つい先日、ある方とお話していて、かなり過激なことを柔らかく口走ってしまった。

ここには詳しく書けないが、まぁ、簡単に差障りのない範囲で言えば、広告業界からプロが消えつつあるよね、と。

あぁ、無難すぎるぞ。反吐がでそうだ(笑)。

どのような仕事にも、プロの領域というものがある。

しかし、近年はプロとアマチュアの境目が一見どんどんなくなりつつあるように見える。

誰でも表現者となれるネットメディアの拡大によって、アマチュアはひとつのアイデアがあれば、一夜にしてスターになることも夢ではない。

芸術や文化、芸能の大衆化が進み、膨大な情報が拡散し、また収斂している。

本物を見抜ける識者という存在も、もはや少ないのではないか。

いいね、の数が多ければ、それが本物となり、極論では正義となるかも知れない。

危ういバランスの時代。

芸事においては、かつては熟練の技とか、修行の末の境地とか、そういう時間の蓄積を重んじる価値観があったが、それが生きているのはいまや伝統工芸の世界くらいか。

いや、漆の業界でも外国人のCEOが辣腕をふるう時代。

そういう合理的な精神のスピードにシンクロできなければ、待っているのは…

 新旧の価値観の対立自体は、ずっと昔から続いてきたことであり、それはとっても素晴らしいことだと思う。

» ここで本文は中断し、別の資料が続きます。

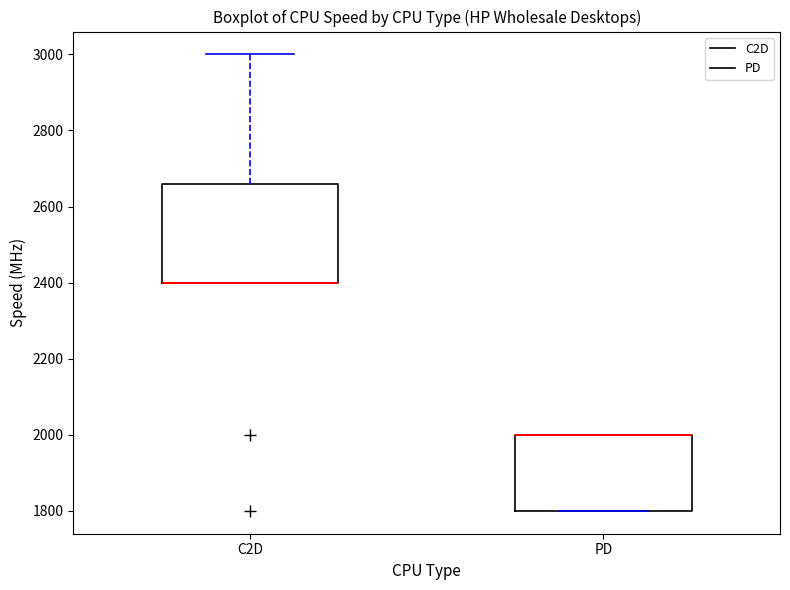

Where is the lower edge of the box for PD on the y-axis? The values are not printed on the chart, so give them approximately, as read against the axis.

1800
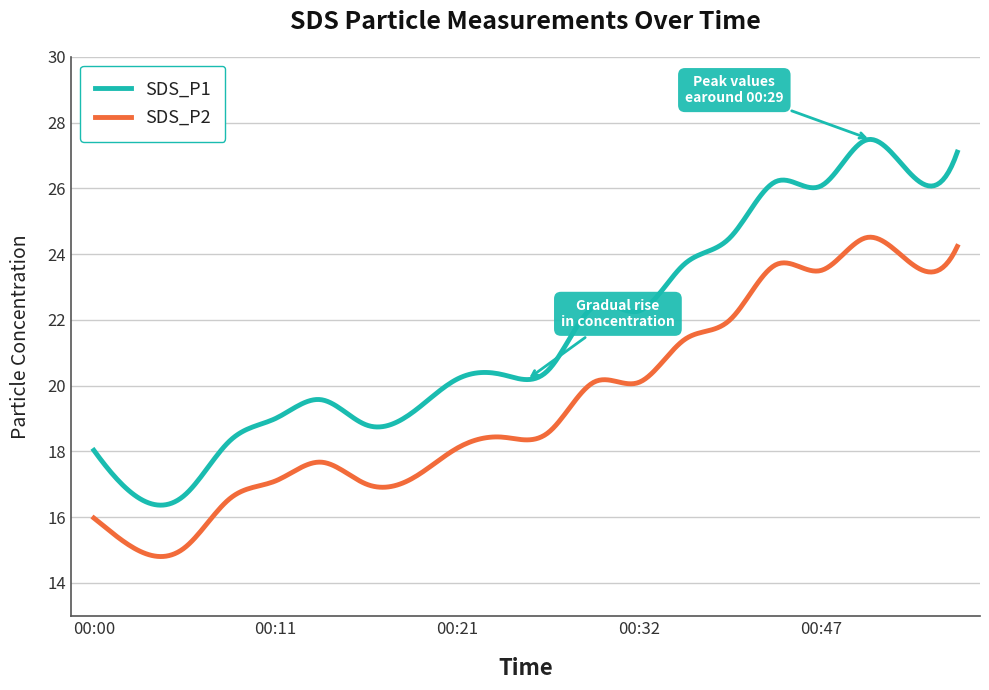

Which series has the largest range (max minus min)?

SDS_P1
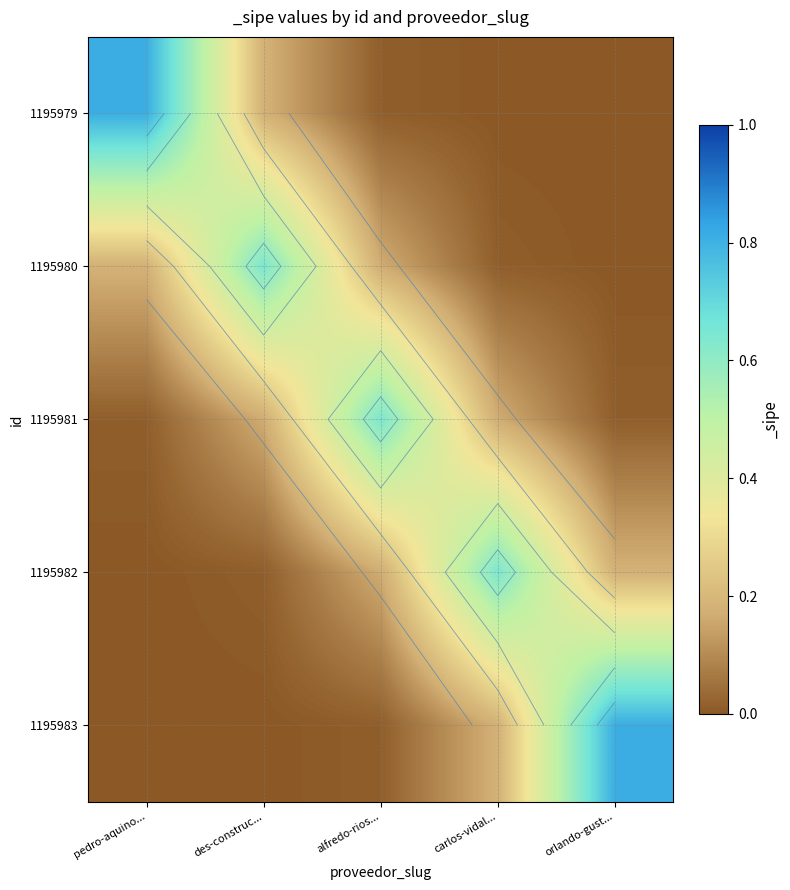

Rank the series at orlando-gust... from lowest to highest value.

1195979, 1195980, 1195981, 1195982, 1195983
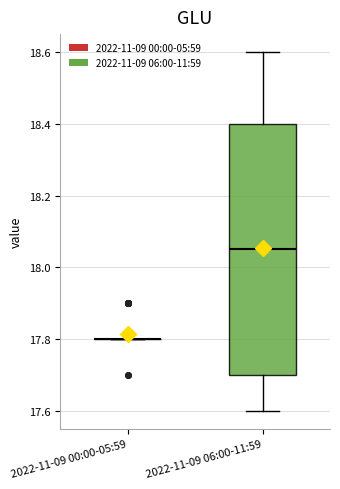

Reading left to right, read every box against the y-axis: the position of its median line, the range the box covers, and the ends of its whiskers. The values are not printed on the chart, so give them approximately, as read against the axis.

2022-11-09 00:00-05:59: box collapsed to a line at 17.80, whiskers 17.80 to 17.80
2022-11-09 06:00-11:59: median 18.06, box 17.70 to 18.40, whiskers 17.60 to 18.60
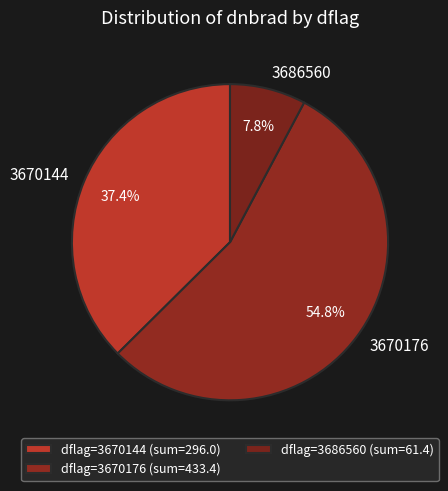

Which has a higher value, 3686560 or 3670176?

3670176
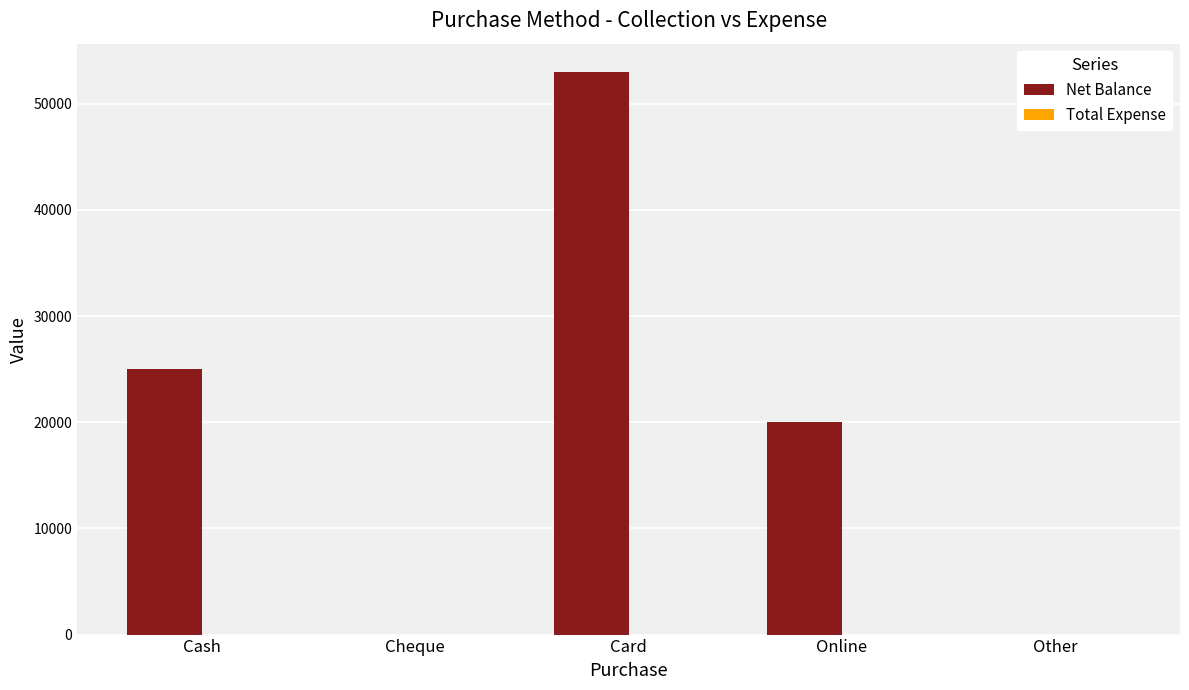

What is the greatest value displayed?

53000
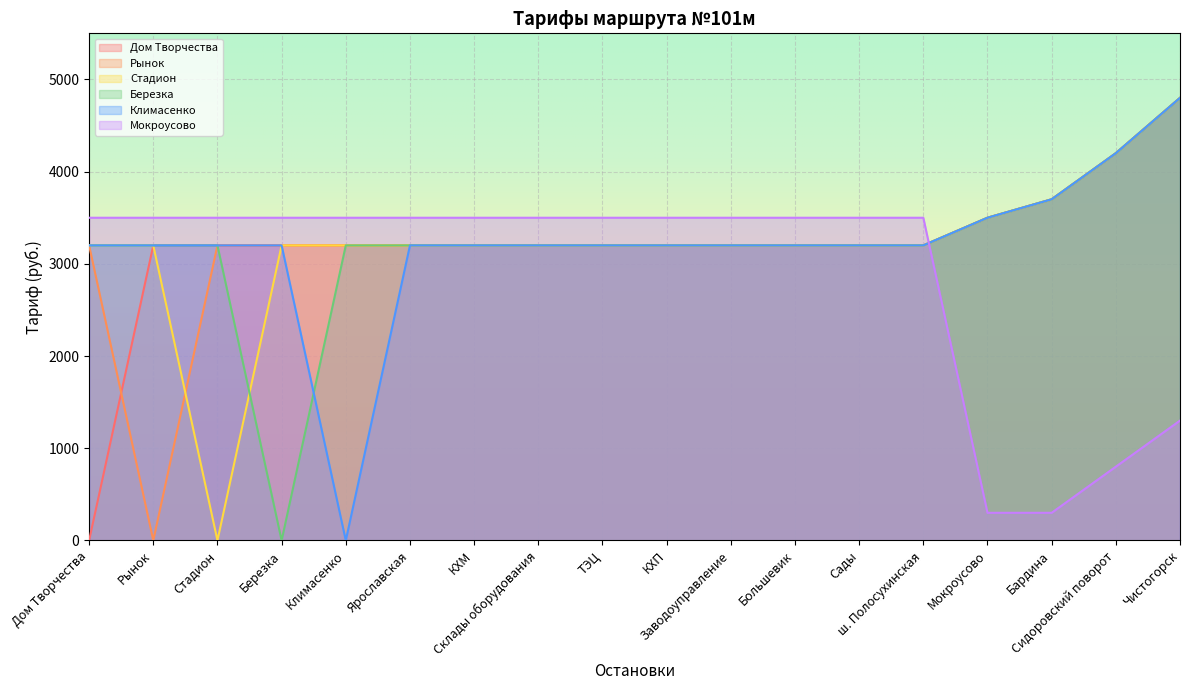

After their last crossing, which series has the higher values: Березка or Стадион?

Стадион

しかし、対立そのものが成立していない世界がいちばんの不幸なのだ。

倒したい権威はどこにあるのか。倒したい敵はどこにいるのか。

対立できず、愚者にのみ賞賛されるのは自分の首を真綿で絞めるような、悲しいこと。

水の鍋に入れられたカエルは、熱湯になったことに気づかず、ゆでガエルになってしまう。

そういう時代に、われわれは生きているのだと思おう。